During a press conference in Kaspersky Lab, dedicated to the festival “Kaspersky Geek Picnic,” Bonn said that Nelson Mandela wrote in 1995 that the main weapon of the 21st century would be education and that it would replace nuclear weapons and other weapons of mass destruction of the 20th century.
“To me it seems that it will be artificial intelligence systems. For their function, unlike an atomic bomb, there is no need for uranium, or factories or other hard-to-reach materials. Only silicon and electricity are needed,” the French researcher said.
The International Atomic Energy Agency (IAEA) and other nuclear departments can trace signs of uranium, plutonium and other radionuclides next to secret objects, say in North Korea or Iran but they cannot trace AI.
Therefore, the emergence of such a "super weapon" will be extremely difficult or even impossible to predict.

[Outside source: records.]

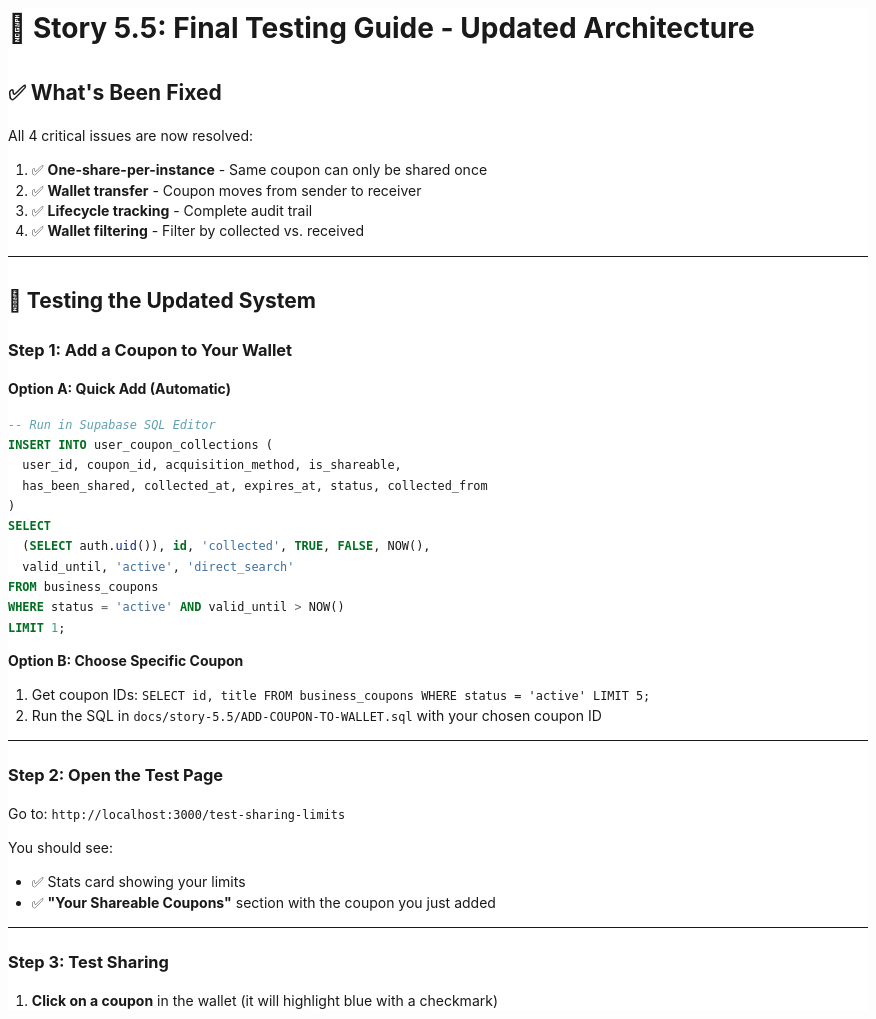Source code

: # 🎉 Story 5.5: Final Testing Guide - Updated Architecture

## ✅ What's Been Fixed

All 4 critical issues are now resolved:

1. ✅ **One-share-per-instance** - Same coupon can only be shared once
2. ✅ **Wallet transfer** - Coupon moves from sender to receiver
3. ✅ **Lifecycle tracking** - Complete audit trail
4. ✅ **Wallet filtering** - Filter by collected vs. received

---

## 🚀 Testing the Updated System

### Step 1: Add a Coupon to Your Wallet

**Option A: Quick Add (Automatic)**
```sql
-- Run in Supabase SQL Editor
INSERT INTO user_coupon_collections (
  user_id, coupon_id, acquisition_method, is_shareable, 
  has_been_shared, collected_at, expires_at, status, collected_from
)
SELECT 
  (SELECT auth.uid()), id, 'collected', TRUE, FALSE, NOW(),
  valid_until, 'active', 'direct_search'
FROM business_coupons
WHERE status = 'active' AND valid_until > NOW()
LIMIT 1;
```

**Option B: Choose Specific Coupon**
1. Get coupon IDs: `SELECT id, title FROM business_coupons WHERE status = 'active' LIMIT 5;`
2. Run the SQL in `docs/story-5.5/ADD-COUPON-TO-WALLET.sql` with your chosen coupon ID

---

### Step 2: Open the Test Page

Go to: `http://localhost:3000/test-sharing-limits`

You should see:
- ✅ Stats card showing your limits
- ✅ **"Your Shareable Coupons"** section with the coupon you just added

---

### Step 3: Test Sharing

1. **Click on a coupon** in the wallet (it will highlight blue with a checkmark)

“Politicians and representatives of the security agencies of France, Israel and many other countries deny that they are developing similar systems for conducting cyber war. Is that really so, we cannot check. But, it seems to me, these developments are being carried out and this is the main strategic task for most leading powers,” Bonn said.
If such a powerful weapon could already be created, what would stop countries from using it?
According to Anton Shingarev, vice president of Kaspersky Lab, the NATO countries consider cyber attacks equivalent to physical attacks and reserve the right to respond to such a threat in any way they want.
In addition, cyber weapons will make attackers vulnerable also because today’s modern industrial and military facilities use similar equipment, operating according to similar principles and are connected to the same global network.
Accordingly, the victim of a cyber attack can analyze and respond in a similar way. For now, at least, that makes such attacks at a state level quite meaningless.